Lettre au Sénat et à l'Assemblée Nationale

Projet de loi interdisant l’installation de chaudières fioul au dessus d’un seuil d’émissions de CO2

Mesdames et Messieurs Députés et Sénateurs,

La FEDIE est une fédération représentant des distributeurs d’énergies de chauffage disséminés sur le territoire français.
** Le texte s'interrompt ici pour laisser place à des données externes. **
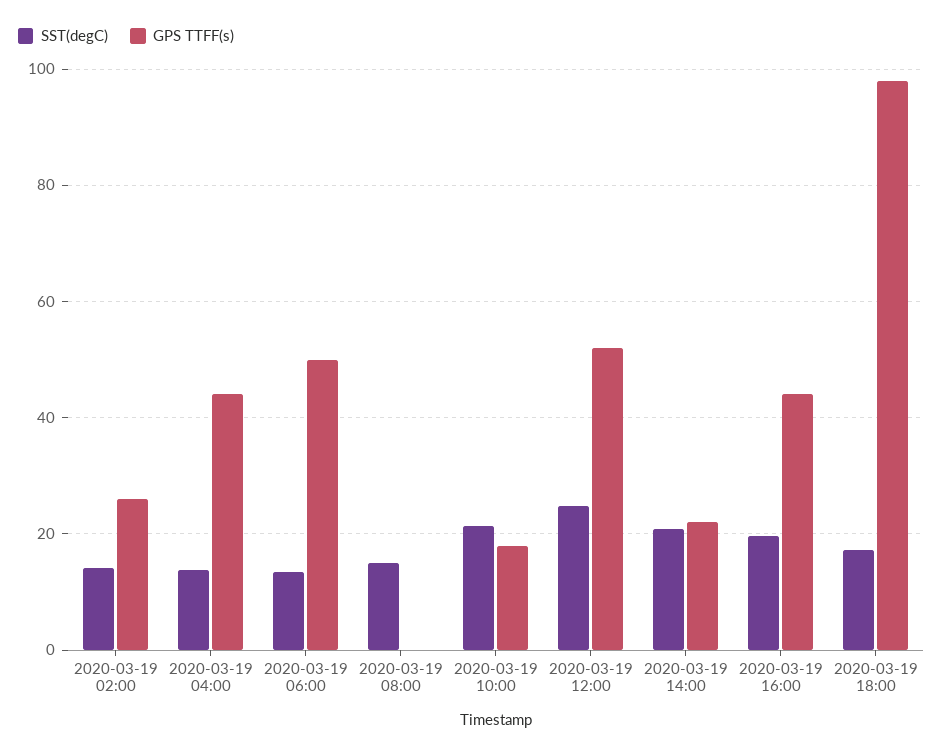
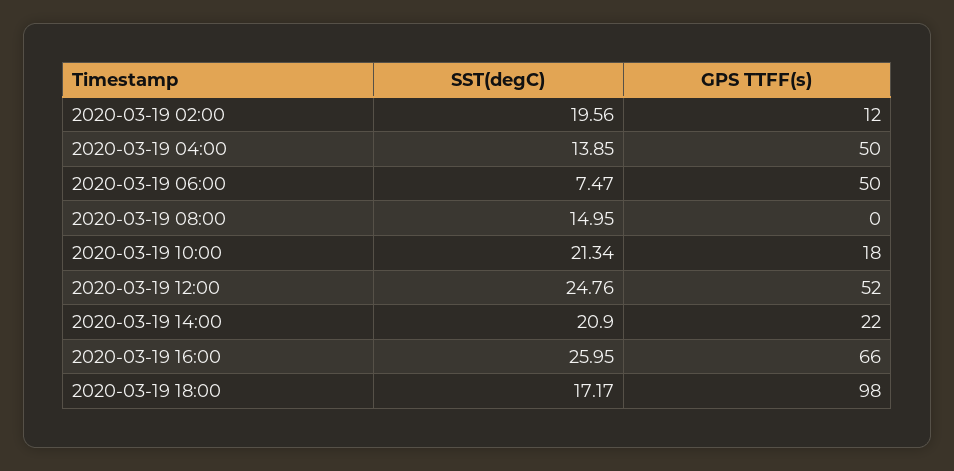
  {
    "SST(degC)": {
-     "2020-03-19 02:00": 14,
+     "2020-03-19 02:00": 19.56,
      "2020-03-19 04:00": 13.85,
-     "2020-03-19 06:00": 14,
+     "2020-03-19 06:00": 7.47,
      "2020-03-19 08:00": 14.95,
      "2020-03-19 10:00": 21.34,
      "2020-03-19 12:00": 24.76,
      "2020-03-19 14:00": 20.9,
-     "2020-03-19 16:00": 20,
+     "2020-03-19 16:00": 25.95,
      "2020-03-19 18:00": 17.17
    },
    "GPS TTFF(s)": {
-     "2020-03-19 02:00": 26,
+     "2020-03-19 02:00": 12,
-     "2020-03-19 04:00": 44,
+     "2020-03-19 04:00": 50,
      "2020-03-19 06:00": 50,
      "2020-03-19 08:00": 0,
      "2020-03-19 10:00": 18,
      "2020-03-19 12:00": 52,
      "2020-03-19 14:00": 22,
-     "2020-03-19 16:00": 44,
+     "2020-03-19 16:00": 66,
      "2020-03-19 18:00": 98
    }
  }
A ce titre, nous souhaitons intervenir au sujet du projet de loi visant à interdire les chaudières fioul au dessus d’un certain seuil d’émissions de CO2.

En premier lieu, nous souhaitons saluer une mesure qui se base directement sur les émissions de gaz à effet de serre et non sur des calculs arbitraires, les certificats d’économies d’énergies gagneraient certainement en lisibilité s’ils utilisaient ce même schéma.

D’après nos informations, ce seuil serait fixé à 250g de CO2 par kWh, or au dessus de ce niveau d’émissions, nous trouvons aussi l’électricité en usage chauffage, le charbon, le gaz propane et certains réseaux de chaleur.

Par mesure d’équité, il nous semble nécessaire que les mêmes règles soient appliquées à toutes les énergies, à savoir l’interdiction d’installations de nouveaux matériels de chauffage.

Concernant l’électricité qui est aujourd’hui l’énergie qui bénéficie le plus du « fioul baching », il convient de rappeler que :

  • selon les calculs de l’Ademe et de RTE, elle émettrait jusqu’à 600g de CO2 par kWh en usage chauffage – les français sont désormais majoritairement opposés au nucléaire,
  • l’électricité est l’énergie de chauffage la plus chère (2,5 fois plus que nos combustibles liquides de chauffage),
  • les différents matériels utilisant l’électricité (éoliennes, panneaux solaires, voitures électriques, téléphones et ordinateurs)
  • utilisent une quantité de plus en plus importante de métaux rares synonymes de pollution, de guerres et de travail des enfants en Afrique et en Asie,
  • l’électricité n’est pas efficiente, plus de 10% sont perdus le long du réseau,
  • penser que le tout électrique suffira à fournir de l’énergie à tous les français est une utopie, surtout que l’erreur a déjà été commise dans les années 70 avec l’installation de radiateurs électriques dans des maisons non isolées.

Pour notre part, nous engageons nos membres à distribuer des énergies toujours plus propres et vertueuses, certains mix font déjà mieux que le gaz de réseau en termes de rejets grâce au cumul de plusieurs bénéfices

  • Utilisation de gasoil désoufré en lieu et place du fioul (100 fois moins de soufre)
  • Incorporation d’esters d’huile de colza de nos agriculteurs français,
  • Utilisation d’un additif biodégradable permettant de réduire la consommation
  • Opération « je roule, je plante » pour soutenir la création de puits de carbone dans nos forêts françaises.

A ceux qui disent que nous utilisons une filière qui devrait servir uniquement à l’alimentation, nous répondons que :
– l’agriculture française a un grand besoin d’être soutenue
– d’autres procédés a différents niveaux de développement pourront demain être mis en oeuvre comme le PTL, les HVO ou les e-fuels pour encore davantage limiter la part fossile de notre énergie et atteindre le 100 % renouvelable sans avoir recours à l’huile de palme.

La FEDIE demande que chaque énergie soit traitée équitablement, que l’on laisse au fioul son droit de faire sa transition écologique et qu’une démarche regroupant raffineurs, distributeurs et politiques soit inaugurée autour du futur de notre énergie liquide de chauffage, notre filière a avant tout besoin d’une vision à long terme pour réussir sa mutation vers le 0% fossile. Une taxation moindre de la part renouvelable de cette énergie nous paraît un signal important à donner vers le consommateur pour limiter ou annuler le surcoût de l’incorporation d’esters d’huiles de colza de nos agriculteurs.

Nous nous tenons bien entendu à votre disposition pour un échange constructif.